**RECORDS FOR PROCESSING:**
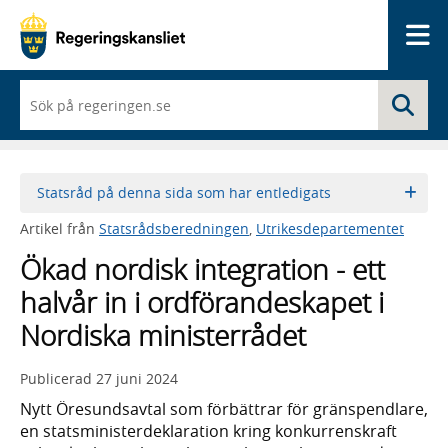
Me
När
Sö
du
börjar
skriva
så
framträder
Statsråd på denna sida som har entledigats
en
lista
Artikel från
Statsrådsberedningen
,
Utrikesdepartementet
med
sökförslag
Ökad nordisk integration - ett
halvår in i ordförandeskapet i
Nordiska ministerrådet
Publicerad
27 juni 2024
Nytt Öresundsavtal som förbättrar för gränspendlare,
en statsministerdeklaration kring konkurrenskraft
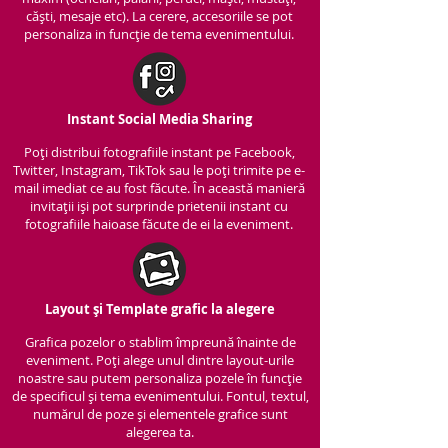
căști, mesaje etc). La cerere, accesoriile se pot
personaliza in funcție de tema evenimentului.
Instant Social Media Sharing
Poți distribui fotografiile instant pe Facebook,
Twitter, Instagram, TikTok sau le poți trimite pe e-
mail imediat ce au fost făcute. În această manieră
invitații iși pot surprinde prietenii instant cu
fotografiile haioase făcute de ei la eveniment.
Layout și Template grafic la alegere
Grafica pozelor o stablim împreună înainte de
eveniment. Poți alege unul dintre layout-urile
noastre sau putem personaliza pozele în funcție
de specificul și tema evenimentului. Fontul, textul,
numărul de poze și elementele grafice sunt
alegerea ta.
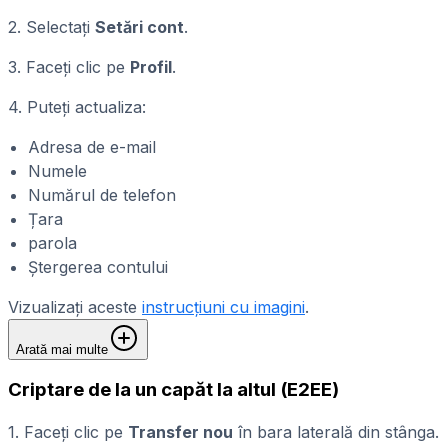
2. Selectați
Setări cont
.
3. Faceți clic pe
Profil
.
4. Puteți actualiza:
Adresa de e-mail
Numele
Numărul de telefon
Țara
parola
Ștergerea contului
Vizualizați aceste
instrucțiuni cu imagini
.
Arată mai multe
Criptare de la un capăt la altul (E2EE)
1. Faceți clic pe
Transfer nou
în bara laterală din stânga.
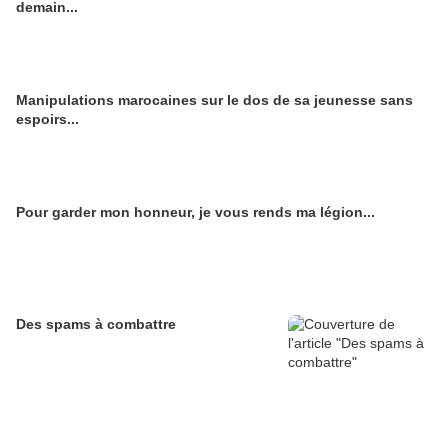
demain...
Manipulations marocaines sur le dos de sa jeunesse sans
espoirs...
Pour garder mon honneur, je vous rends ma légion...
Des spams à combattre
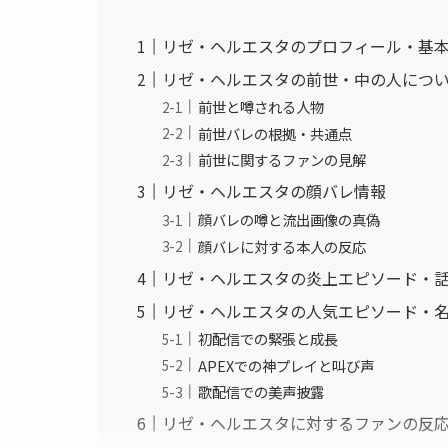
リゼ・ヘルエスタのプロフィール・基
リゼ・ヘルエスタの前世・中の人につ
前世と噂される人物
前世バレの根拠・共通点
前世に関するファンの見解
リゼ・ヘルエスタの顔バレ情報
顔バレの噂と流出画像の真偽
顔バレに対する本人の反応
リゼ・ヘルエスタの炎上エピソード・
リゼ・ヘルエスタの人気エピソード・名
初配信での緊張と成長
APEXでの神プレイと叫び声
歌配信での美声披露
リゼ・ヘルエスタに対するファンの反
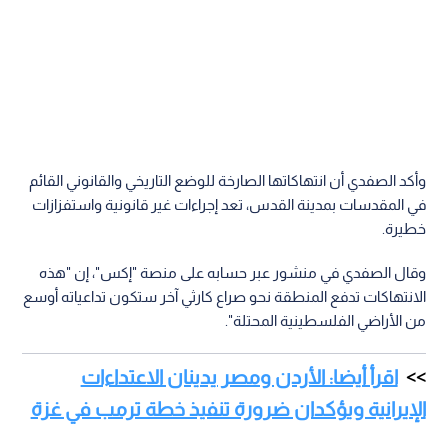
وأكد الصفدي أن انتهاكاتها الصارخة للوضع التاريخي والقانوني القائم
في المقدسات بمدينة القدس، تعد إجراءات غير قانونية واستفزازات
خطيرة.
وقال الصفدي في منشور عبر حسابه على منصة "إكس"، إن "هذه
الانتهاكات تدفع المنطقة نحو صراع كارثي آخر ستكون تداعياته أوسع
من الأراضي الفلسطينية المحتلة".
اقرأ أيضا: الأردن ومصر يدينان الاعتداءات
الإيرانية ويؤكدان ضرورة تنفيذ خطة ترمب في غزة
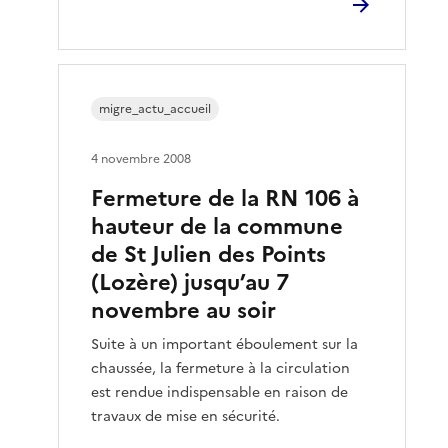
migre_actu_accueil
4 novembre 2008
Fermeture de la RN 106 à
hauteur de la commune
de St Julien des Points
(Lozère) jusqu’au 7
novembre au soir
Suite à un important éboulement sur la
chaussée, la fermeture à la circulation
est rendue indispensable en raison de
travaux de mise en sécurité.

**DIRECTIONS FOR THIS TASK:** All of the entries above must be reproduced exactly, and no image may be included.

**TASK RESPONSE:**
Me
När
Sö
du
börjar
skriva
så
framträder
Statsråd på denna sida som har entledigats
en
lista
Artikel från
Statsrådsberedningen
,
Utrikesdepartementet
med
sökförslag
Ökad nordisk integration - ett
halvår in i ordförandeskapet i
Nordiska ministerrådet
Publicerad
27 juni 2024
Nytt Öresundsavtal som förbättrar för gränspendlare,
en statsministerdeklaration kring konkurrenskraft
căști, mesaje etc). La cerere, accesoriile se pot
personaliza in funcție de tema evenimentului.
Instant Social Media Sharing
Poți distribui fotografiile instant pe Facebook,
Twitter, Instagram, TikTok sau le poți trimite pe e-
mail imediat ce au fost făcute. În această manieră
invitații iși pot surprinde prietenii instant cu
fotografiile haioase făcute de ei la eveniment.
Layout și Template grafic la alegere
Grafica pozelor o stablim împreună înainte de
eveniment. Poți alege unul dintre layout-urile
noastre sau putem personaliza pozele în funcție
de specificul și tema evenimentului. Fontul, textul,
numărul de poze și elementele grafice sunt
alegerea ta.
2. Selectați
Setări cont
.
3. Faceți clic pe
Profil
.
4. Puteți actualiza:
Adresa de e-mail
Numele
Numărul de telefon
Țara
parola
Ștergerea contului
Vizualizați aceste
instrucțiuni cu imagini
.
Arată mai multe
Criptare de la un capăt la altul (E2EE)
1. Faceți clic pe
Transfer nou
în bara laterală din stânga.
demain...
Manipulations marocaines sur le dos de sa jeunesse sans
espoirs...
Pour garder mon honneur, je vous rends ma légion...
Des spams à combattre
リゼ・ヘルエスタのプロフィール・基
リゼ・ヘルエスタの前世・中の人につ
前世と噂される人物
前世バレの根拠・共通点
前世に関するファンの見解
リゼ・ヘルエスタの顔バレ情報
顔バレの噂と流出画像の真偽
顔バレに対する本人の反応
リゼ・ヘルエスタの炎上エピソード・
リゼ・ヘルエスタの人気エピソード・名
初配信での緊張と成長
APEXでの神プレイと叫び声
歌配信での美声披露
リゼ・ヘルエスタに対するファンの反
وأكد الصفدي أن انتهاكاتها الصارخة للوضع التاريخي والقانوني القائم
في المقدسات بمدينة القدس، تعد إجراءات غير قانونية واستفزازات
خطيرة.
وقال الصفدي في منشور عبر حسابه على منصة "إكس"، إن "هذه
الانتهاكات تدفع المنطقة نحو صراع كارثي آخر ستكون تداعياته أوسع
من الأراضي الفلسطينية المحتلة".
اقرأ أيضا: الأردن ومصر يدينان الاعتداءات
الإيرانية ويؤكدان ضرورة تنفيذ خطة ترمب في غزة
migre_actu_accueil
4 novembre 2008
Fermeture de la RN 106 à
hauteur de la commune
de St Julien des Points
(Lozère) jusqu’au 7
novembre au soir
Suite à un important éboulement sur la
chaussée, la fermeture à la circulation
est rendue indispensable en raison de
travaux de mise en sécurité.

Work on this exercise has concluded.